▶ [EXERCISE BRIEF] Each line of the entries below that holds "worn" is needed, copied in full.

▶ [RECORDS PROVIDED]
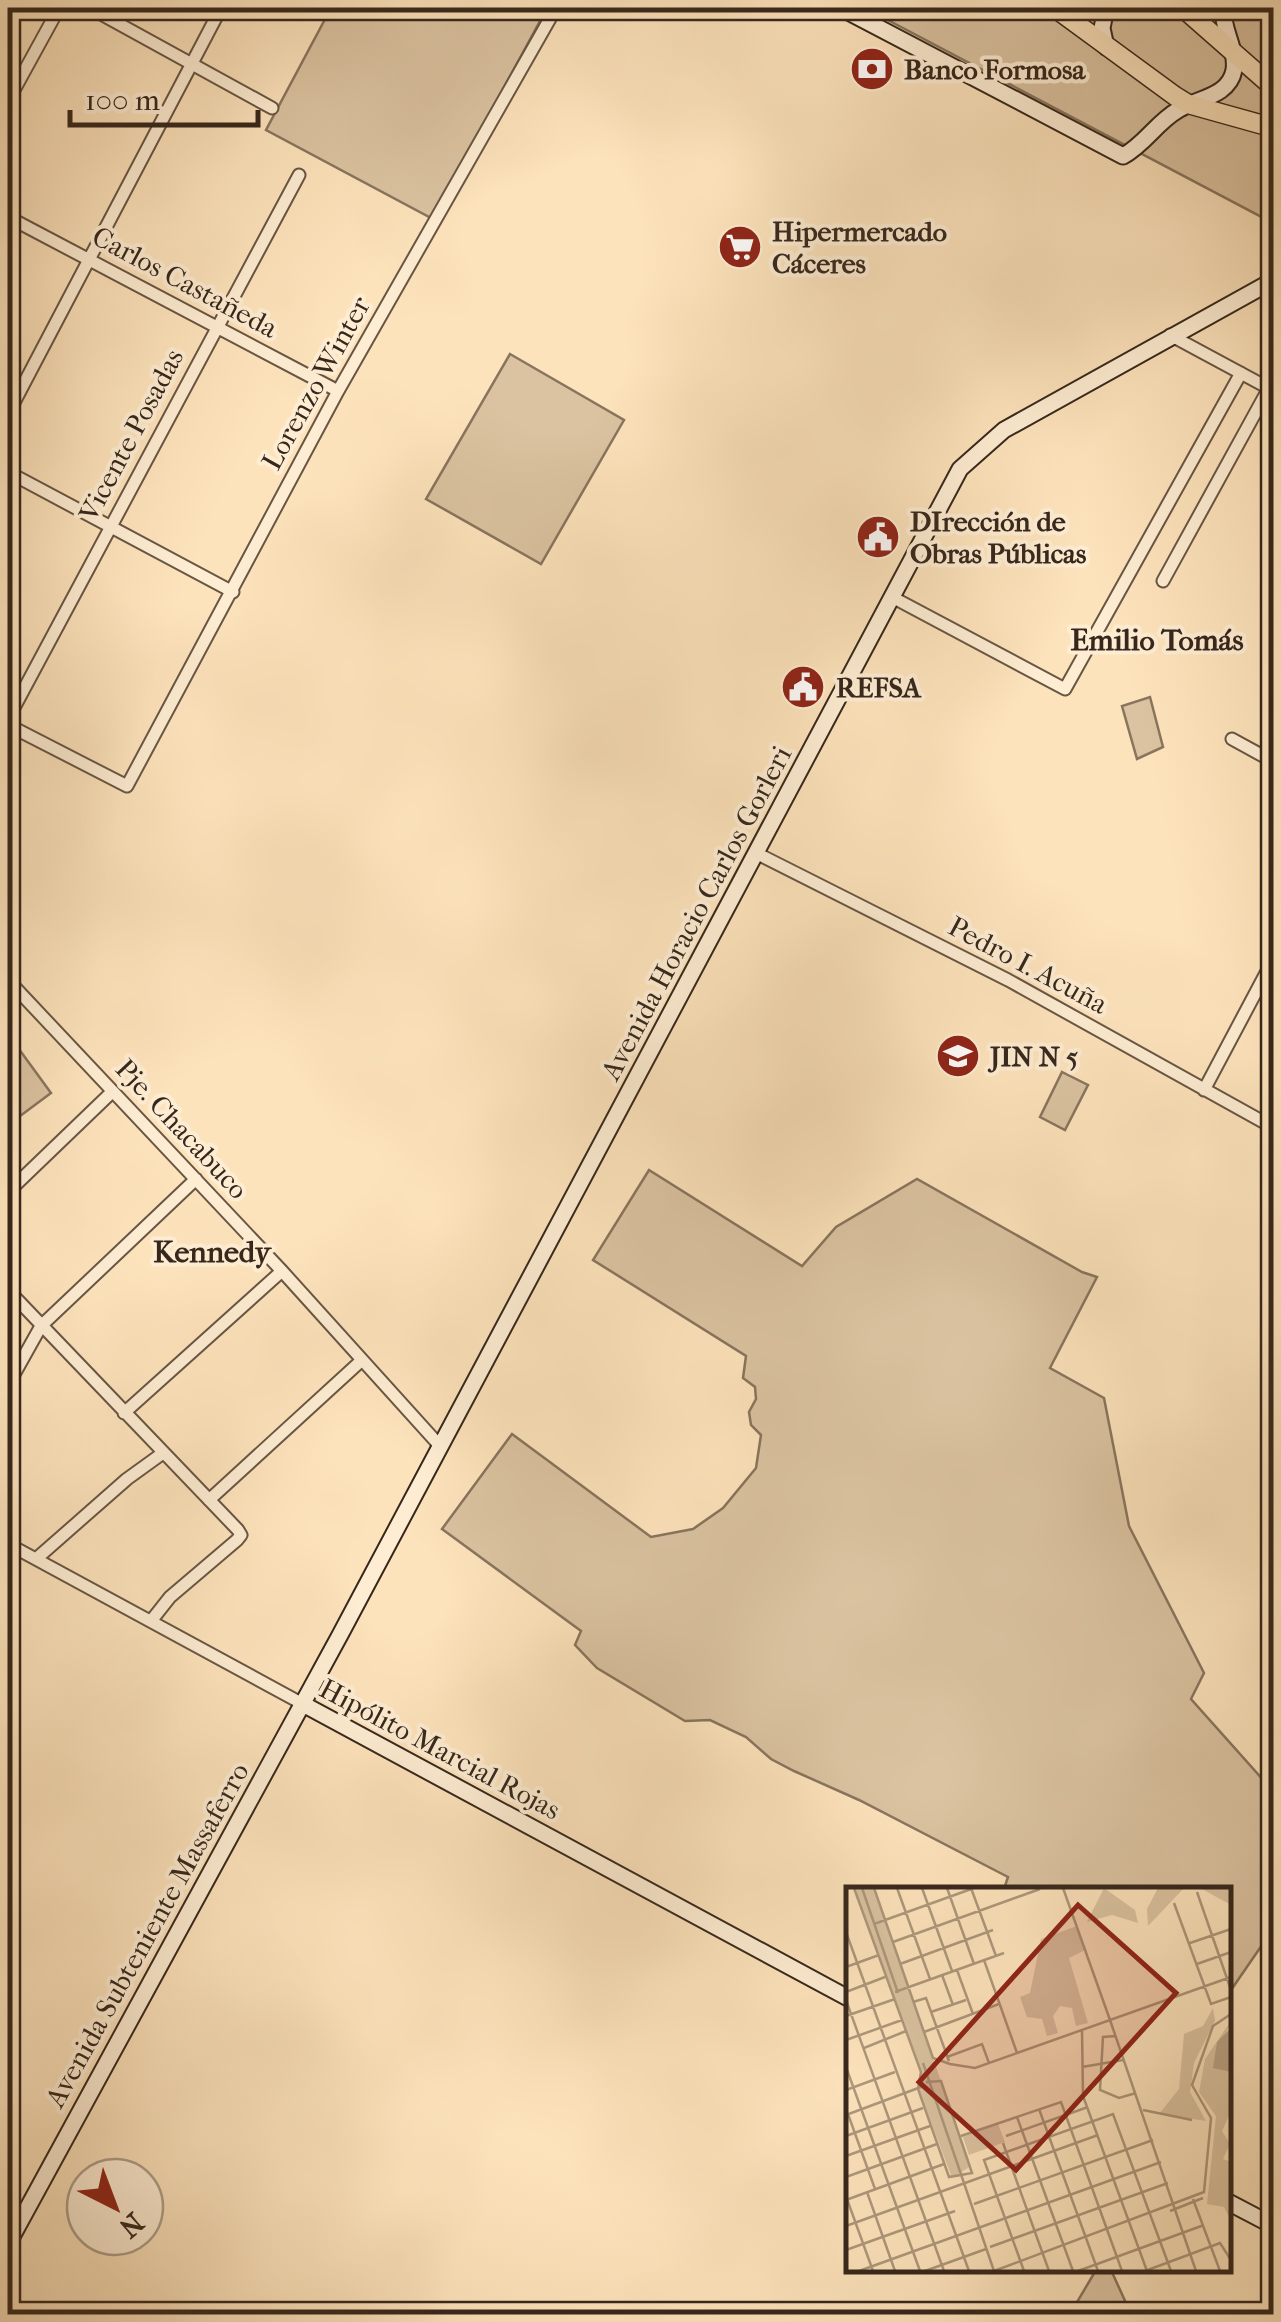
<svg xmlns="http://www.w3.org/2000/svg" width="1281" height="2322" viewBox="0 0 1281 2322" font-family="'IM FELL French Canon',serif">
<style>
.green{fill:#dbc3a1;stroke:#88755e;stroke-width:2.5}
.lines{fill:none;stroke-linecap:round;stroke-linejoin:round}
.minor-casing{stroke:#685644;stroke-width:15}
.secondary-casing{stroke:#36271c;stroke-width:19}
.primary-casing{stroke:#36271c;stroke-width:21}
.minor{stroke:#feedd3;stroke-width:11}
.secondary{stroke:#feedd3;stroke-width:15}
.primary{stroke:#fde3bc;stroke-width:18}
.labels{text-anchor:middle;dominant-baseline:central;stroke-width:8;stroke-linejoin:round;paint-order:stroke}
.poi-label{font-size:28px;font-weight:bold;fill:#36271c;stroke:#feedd3;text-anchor:start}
.street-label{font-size:28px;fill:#36271c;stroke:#feedd3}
.neighbourhood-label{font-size:30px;font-weight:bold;fill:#36271c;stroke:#feedd3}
.inset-road{fill:none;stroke:#ad987c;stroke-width:2.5}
.view{fill:#8f2418;fill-opacity:0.15;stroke:#8f2418;stroke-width:5}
.inset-edge{fill:none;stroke:#36271c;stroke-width:5}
</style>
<rect width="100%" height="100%" fill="#fde3bc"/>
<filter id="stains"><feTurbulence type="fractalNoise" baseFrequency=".002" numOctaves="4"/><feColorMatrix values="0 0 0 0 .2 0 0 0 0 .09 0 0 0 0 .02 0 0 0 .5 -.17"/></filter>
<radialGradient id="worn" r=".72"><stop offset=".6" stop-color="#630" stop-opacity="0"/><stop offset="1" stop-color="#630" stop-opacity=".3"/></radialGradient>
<!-- green -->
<path class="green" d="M331,8H547L433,219L266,130Z
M865,8H1266L1274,19L1273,223Z
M510,354L624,420L541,564L426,499Z
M1150,697L1163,747L1137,759L1122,706Z
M8,1034L51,1093L8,1125Z
M1062,1072L1088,1085L1065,1130L1040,1117Z
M649,1170L802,1266L836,1227L917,1179L1082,1272L1097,1277L1050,1368L1104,1398L1129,1526L1204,1673L1191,1699L1273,1791V1929L1229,1993L1228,1890L1004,1889L1008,1877L859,1800L794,1771L771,1759L746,1737L710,1720L685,1721L597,1668L575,1645L581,1631L442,1529L512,1434L651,1537L693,1529L723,1508L756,1468L761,1435L751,1425L749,1412L756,1399L755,1387L743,1378L746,1356L593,1260Z
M1096,2270H1111L1131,2314H1070Z"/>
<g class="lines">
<!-- minor casing -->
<g class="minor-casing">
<path id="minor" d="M90,8L272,108
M8,101L59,8
M8,217L338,391
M1170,335L1274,391
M8,414L221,8
M8,472L233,592
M1163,581L1269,388
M892,597L1065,689L1241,373
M8,719L299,175
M8,725L127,786L338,391L556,8
M1232,739L1274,762
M756,853L1008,980L1274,1128
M8,980L282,1271L440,1446
M1204,1090L1274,958
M8,1192L112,1092
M8,1290L238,1530L241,1535L237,1540L170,1597L151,1621
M8,1385L41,1326L196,1179
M124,1413L282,1271
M209,1500L362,1360
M8,1544L301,1703
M36,1559L127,1479L163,1453"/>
</g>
<!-- secondary casing -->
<g class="secondary-casing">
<path id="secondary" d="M841,8L1123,156C1144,145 1157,122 1178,110C1197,98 1229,97 1234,70C1237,49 1222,29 1223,8
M1106,47L1102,28L1106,8
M301,1703L848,1998
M1228,2202L1274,2226
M8,2244L340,1635L960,469L1004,430L1274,280"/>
</g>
<!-- primary casing -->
<g class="primary-casing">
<path id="primary" d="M1055,8L1175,96L1188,104L1274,128
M1183,8L1274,88"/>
</g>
<!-- minor -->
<use href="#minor" class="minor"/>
<!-- secondary -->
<use href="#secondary" class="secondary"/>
<!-- primary -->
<use href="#primary" class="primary"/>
</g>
<!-- icons -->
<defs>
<g id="bank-disc" transform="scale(2.25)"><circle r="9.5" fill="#8f2418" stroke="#feedd3"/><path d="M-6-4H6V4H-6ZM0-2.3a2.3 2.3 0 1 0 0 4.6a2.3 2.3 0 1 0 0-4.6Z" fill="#fff"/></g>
<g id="supermarket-disc" transform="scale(2.25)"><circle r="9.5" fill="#8f2418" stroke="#feedd3"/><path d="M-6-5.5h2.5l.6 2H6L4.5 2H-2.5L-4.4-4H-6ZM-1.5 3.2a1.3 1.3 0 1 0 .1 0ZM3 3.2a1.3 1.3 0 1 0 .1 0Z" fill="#fff"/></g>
<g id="civic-disc" transform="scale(2.25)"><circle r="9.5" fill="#8f2418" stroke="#feedd3"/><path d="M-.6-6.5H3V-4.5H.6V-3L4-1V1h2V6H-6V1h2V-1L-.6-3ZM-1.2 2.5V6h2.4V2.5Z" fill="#fff"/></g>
<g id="school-disc" transform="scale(2.25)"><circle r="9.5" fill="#8f2418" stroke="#feedd3"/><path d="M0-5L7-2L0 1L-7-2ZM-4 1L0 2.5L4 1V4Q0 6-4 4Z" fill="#fff"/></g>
</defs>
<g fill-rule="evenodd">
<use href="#bank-disc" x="872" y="69"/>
<use href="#supermarket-disc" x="740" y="247"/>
<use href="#civic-disc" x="878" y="537"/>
<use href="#civic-disc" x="803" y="687"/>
<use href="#school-disc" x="958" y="1056"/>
</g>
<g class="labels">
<!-- poi labels -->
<g class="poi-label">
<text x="904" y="69">Banco Formosa</text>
<text x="772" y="231">Hipermercado<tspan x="772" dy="32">Cáceres</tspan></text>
<text x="910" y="521">DIrección de<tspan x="910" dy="32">Obras Públicas</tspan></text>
<text x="836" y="687">REFSA</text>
<text x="990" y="1056">JIN N 5</text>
</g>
<!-- street labels -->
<g class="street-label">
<text transform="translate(185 282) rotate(28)">Carlos Castañeda</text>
<text transform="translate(316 383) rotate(-61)">Lorenzo Winter</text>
<text transform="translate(131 435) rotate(-62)">Vicente Posadas</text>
<text transform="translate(696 913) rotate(-62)">Avenida Horacio Carlos Gorleri</text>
<text transform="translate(1028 965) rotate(28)">Pedro I. Acuña</text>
<text transform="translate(182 1129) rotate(47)">Pje. Chacabuco</text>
<text transform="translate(440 1749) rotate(28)">Hipólito Marcial Rojas</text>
<text transform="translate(147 1935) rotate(-61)">Avenida Subteniente Massaferro</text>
</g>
<!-- neighbourhood labels -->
<g class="neighbourhood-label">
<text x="1157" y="640">Emilio Tomás</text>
<text x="212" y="1252">Kennedy</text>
</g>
</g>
<!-- overview -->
<g transform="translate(846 1887)">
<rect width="385" height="385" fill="#fde3bc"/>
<path d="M9,1H27L125,279L106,291L73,203L76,185ZM258,1L289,23L292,36L266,28L241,35ZM312,1H385V18L356,2L338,1L302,39L301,22ZM231,39L239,63L223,71L242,136L230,139L226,121L214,119L207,129L212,146L201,149L196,132L181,130L174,110L184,106L195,52ZM367,121L369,134L348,176L344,205L360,234L313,227L333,202L338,147L357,139ZM385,134L367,180L385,185V224L376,244L384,257L377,272L385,275V334L378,320L361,317L370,229L353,205L359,172ZM152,237L159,255L123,268L117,250Z" fill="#dbc3a1"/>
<path d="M385,141V185L367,181L371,155Z" fill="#b9a386"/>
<path class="inset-road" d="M8,1L75,185L72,202L103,290L126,286L95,194L80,195M16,1L52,106M28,1L87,171L104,177L129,181L385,90M51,1L84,92M76,1L106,84M101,1L128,77M125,1L150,69M217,1L264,133M351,5L385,103M328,16L365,117L385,110M28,37L128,1M0,45L123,384M47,55L194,2M344,56L385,42M138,73L171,166M54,77L147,43M351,77L385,65M0,80L33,68M111,83L127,127M96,88L107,118M0,105L39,90M49,105L158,66M0,113L98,384M67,115L80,111L103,174M85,125L120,113M0,129L49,112M264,133L350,384M236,143L237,209L301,384M78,145L153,117M270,149L257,150L254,203L273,211L290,206M0,153L56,133M18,161L60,144M101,170L136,157L143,176M77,176L148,384M0,180L74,384M236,180L277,173M0,203L49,185M193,222L252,384M297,223L346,233M2,227L29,302M0,228L75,200M171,230L227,384M0,249L77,221M115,249L215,215L276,384M160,249L242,220M157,256L203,384M0,269L84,239M0,290L91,257M21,305L49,384M1,312L27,384M347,312L374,384M0,313L98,277M128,317L307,253M324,324L357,311M0,339L252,248M144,360L322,296M0,363L109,324M13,384L315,275M79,384L140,362M148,384L358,305L365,231L346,198L367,139L385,127M178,384L138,273L267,227L325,384M232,384L358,338M299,384L374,356L385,373"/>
<path class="view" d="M232,18L330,106L170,283L73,195Z"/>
<rect width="385" height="385" class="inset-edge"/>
</g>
<!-- margin -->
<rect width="1281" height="2322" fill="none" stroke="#fde3bc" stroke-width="40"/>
<rect x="10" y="10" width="1261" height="2302" fill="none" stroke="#36271c" stroke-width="5"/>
<rect x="20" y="20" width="1241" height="2282" fill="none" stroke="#36271c" stroke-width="2.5"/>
<!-- north arrow -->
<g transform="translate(115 2207) rotate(138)"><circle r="48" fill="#feedd3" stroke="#ae9e8a" stroke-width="2.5"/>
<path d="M0-8L18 38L0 25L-18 38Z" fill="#8f2418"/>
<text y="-15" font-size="28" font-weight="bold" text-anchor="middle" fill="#36271c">N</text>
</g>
<!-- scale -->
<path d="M70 110v15h188v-15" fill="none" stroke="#36271c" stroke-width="5"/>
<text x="85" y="110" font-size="30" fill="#36271c" stroke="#feedd3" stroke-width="8" paint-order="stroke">100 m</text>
<rect width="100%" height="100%" filter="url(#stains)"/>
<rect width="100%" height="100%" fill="url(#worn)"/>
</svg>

▶ [WRITTEN ANSWER]
<radialGradient id="worn" r=".72"><stop offset=".6" stop-color="#630" stop-opacity="0"/><stop offset="1" stop-color="#630" stop-opacity=".3"/></radialGradient>
<rect width="100%" height="100%" fill="url(#worn)"/>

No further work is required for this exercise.